▸ **PROBLEMS TO WORK ON**
1. Copy the passage of the Xantia Activa article that begins at the words "PUMP UP THE" and stops after the words "should care about.".
2. In the listing, rewrite only the lines from the one containing "country: JP" through the one containing "longitude: 47.9787", changing "city" to "town" and keeping everything else the same.

▸ **PROVIDED TEXT**
Endangered species nearly gone, not forgotten. Outwardly, the Citroën Xantia Activa looks like a leftfield Mondeo rival. To an extent it was – but it also had a party trick that saw it humble supercars. Words Keith Adams. Photography Jordan Butters.
PUMP UP THE VOLUME
Time to save the GT3-slayer Citroën Xantia Activa
ONLY 17 LEFT ENDANGERED SPECIES: CITROËN XANTIA
It’s not often your hear of a Citroën that can beat a Porsche GT3, so the Xantia Activa needs preserving
Who out there has Issue 1 of Modern Classics? If you do, cast your mind back to the cars featured in it. They were a pretty memorable bunch all told. We were tipping the Ford Focus RS and Alfa Romeo 156 GTA as gilt-edged investments at the £8000 that you could have bought one for back then (sigh…), while Nathan was being blown away by the Porsche 928 (S4) he was lucky enough to be group testing in the mag. What you probably won’t remember is that the Citroën Xantia Activa featured in that issue was an under-the-radar car that you really should care about.
Almost five years on and things have changed. The fast Ford and Alfa have skyrocketed beyond what even we predicted for them, while Nathan is even more in love with the 928 now than he ever was. Except it’s business as usual for the Citroën – it’s not so much under the radar, as very much on the endangered list. Back then, there were 27 taxed examples on the road. Now there are just 17, and although interest in them is on the rise, Citroën’s woeful parts supply means that way too many (48) are off the roads, languishing in various states of disrepair.

Stored items:
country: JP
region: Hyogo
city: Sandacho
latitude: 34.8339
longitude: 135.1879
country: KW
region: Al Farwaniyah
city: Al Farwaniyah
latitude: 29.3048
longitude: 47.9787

==

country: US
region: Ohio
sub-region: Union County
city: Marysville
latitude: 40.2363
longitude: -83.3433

▸ **ANSWERS PROVIDED**
1.
PUMP UP THE VOLUME
Time to save the GT3-slayer Citroën Xantia Activa
ONLY 17 LEFT ENDANGERED SPECIES: CITROËN XANTIA
It’s not often your hear of a Citroën that can beat a Porsche GT3, so the Xantia Activa needs preserving
Who out there has Issue 1 of Modern Classics? If you do, cast your mind back to the cars featured in it. They were a pretty memorable bunch all told. We were tipping the Ford Focus RS and Alfa Romeo 156 GTA as gilt-edged investments at the £8000 that you could have bought one for back then (sigh…), while Nathan was being blown away by the Porsche 928 (S4) he was lucky enough to be group testing in the mag. What you probably won’t remember is that the Citroën Xantia Activa featured in that issue was an under-the-radar car that you really should care about.

2.
country: JP
region: Hyogo
town: Sandacho
latitude: 34.8339
longitude: 135.1879
country: KW
region: Al Farwaniyah
town: Al Farwaniyah
latitude: 29.3048
longitude: 47.9787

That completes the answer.